→ PROBLEMS TO WORK ON:
1. For the text on Arthroleptis bivittatus, state whether each statement agrees with it. Answer yes or no and quote the deciding words of the text. (a) The species is endemic to Guinea. (b) The holotype is an adult male. (c) The species has inter-digital webbing.
2. Reproduce word for word the stretch of the text on Arthroleptis bivittatus from "Arthroleptis bivittatus is" through "for this species.".

→ TEXT SEGMENT:
Arthroleptis bivittatus
- Conservation status: Data Deficient (IUCN 3.1)

Scientific classification
- Kingdom: Animalia
- Phylum: Chordata
- Class: Amphibia
- Order: Anura
- Family: Arthroleptidae
- Genus: Arthroleptis
- Species: A. bivittatus
- Binomial name: Arthroleptis bivittatus Müller, 1885
- Synonyms: Schoutedenella bivittata (Müller, 1885)

= Arthroleptis bivittatus =

- Authority: Müller, 1885
- Conservation status: DD
- Synonyms: Schoutedenella bivittata (Müller, 1885)

Species of frog

Arthroleptis bivittatus is a species of frog in the family Arthroleptidae. It is endemic to Guinea and only known from the holotype collected from the Tombo Island. It is uncertain whether this species is distinct from the common Arthroleptis poecilonotus. Common name Tumbo-Insel screeching frog has been coined for this species.

==Description==
The holotype, an adult female, measures 26 mm in snout–vent length. The overall appearance is stocky. The tympanum is small (diameter 1.5 mm). Inter-digital webbing is absent. The long-preserved specimen is brown in colour. There are traces of a darker mid-dorsal pattern that could be similar to the hourglass pattern in Arthroleptis poecilonotus. Diffuse, lighter dorsolateral bands are visible.

→ DATA EXTRACTS:
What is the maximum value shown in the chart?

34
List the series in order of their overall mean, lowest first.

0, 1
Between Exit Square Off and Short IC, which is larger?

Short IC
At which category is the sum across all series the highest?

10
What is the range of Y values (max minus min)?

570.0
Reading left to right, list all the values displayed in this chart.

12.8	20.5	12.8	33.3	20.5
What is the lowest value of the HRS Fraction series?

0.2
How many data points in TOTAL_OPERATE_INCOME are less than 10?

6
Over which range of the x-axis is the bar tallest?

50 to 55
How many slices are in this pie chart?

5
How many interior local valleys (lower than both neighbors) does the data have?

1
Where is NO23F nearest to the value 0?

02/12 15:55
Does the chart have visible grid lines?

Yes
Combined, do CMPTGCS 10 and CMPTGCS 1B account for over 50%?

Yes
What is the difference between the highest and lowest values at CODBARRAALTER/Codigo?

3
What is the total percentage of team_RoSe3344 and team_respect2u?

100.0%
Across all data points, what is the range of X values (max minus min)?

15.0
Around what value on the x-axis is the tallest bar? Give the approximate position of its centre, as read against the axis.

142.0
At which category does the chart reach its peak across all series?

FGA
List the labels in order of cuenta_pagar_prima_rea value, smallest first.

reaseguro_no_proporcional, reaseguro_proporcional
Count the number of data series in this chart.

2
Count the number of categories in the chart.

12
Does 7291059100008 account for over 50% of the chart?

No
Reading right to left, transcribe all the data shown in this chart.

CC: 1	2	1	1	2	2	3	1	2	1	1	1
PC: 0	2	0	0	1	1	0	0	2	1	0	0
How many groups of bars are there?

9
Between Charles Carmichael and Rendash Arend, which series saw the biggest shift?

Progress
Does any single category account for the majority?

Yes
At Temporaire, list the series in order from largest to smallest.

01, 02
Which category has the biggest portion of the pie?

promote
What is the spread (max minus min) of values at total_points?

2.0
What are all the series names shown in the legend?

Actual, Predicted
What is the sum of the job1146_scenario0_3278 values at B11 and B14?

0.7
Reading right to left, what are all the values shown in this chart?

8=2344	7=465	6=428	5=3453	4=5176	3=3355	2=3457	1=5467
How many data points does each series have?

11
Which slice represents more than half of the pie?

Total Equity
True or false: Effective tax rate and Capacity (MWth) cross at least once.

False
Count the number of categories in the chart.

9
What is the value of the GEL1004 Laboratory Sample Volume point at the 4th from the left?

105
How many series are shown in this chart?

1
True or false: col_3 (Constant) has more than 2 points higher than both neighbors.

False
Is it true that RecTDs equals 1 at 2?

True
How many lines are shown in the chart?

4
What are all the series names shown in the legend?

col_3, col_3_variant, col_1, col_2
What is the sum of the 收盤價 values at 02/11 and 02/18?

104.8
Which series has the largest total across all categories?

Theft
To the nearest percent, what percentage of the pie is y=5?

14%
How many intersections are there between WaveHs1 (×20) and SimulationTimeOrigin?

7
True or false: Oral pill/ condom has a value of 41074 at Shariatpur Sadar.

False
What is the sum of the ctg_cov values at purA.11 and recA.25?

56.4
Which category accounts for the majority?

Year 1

→ COMPLETED EXERCISE:
1.
(a) Yes: "It is endemic to Guinea"
(b) No: "The holotype, an adult female, measures 26 mm in snout–vent length."
(c) No: "Inter-digital webbing is absent."

2.
Arthroleptis bivittatus is a species of frog in the family Arthroleptidae. It is endemic to Guinea and only known from the holotype collected from the Tombo Island. It is uncertain whether this species is distinct from the common Arthroleptis poecilonotus. Common name Tumbo-Insel screeching frog has been coined for this species.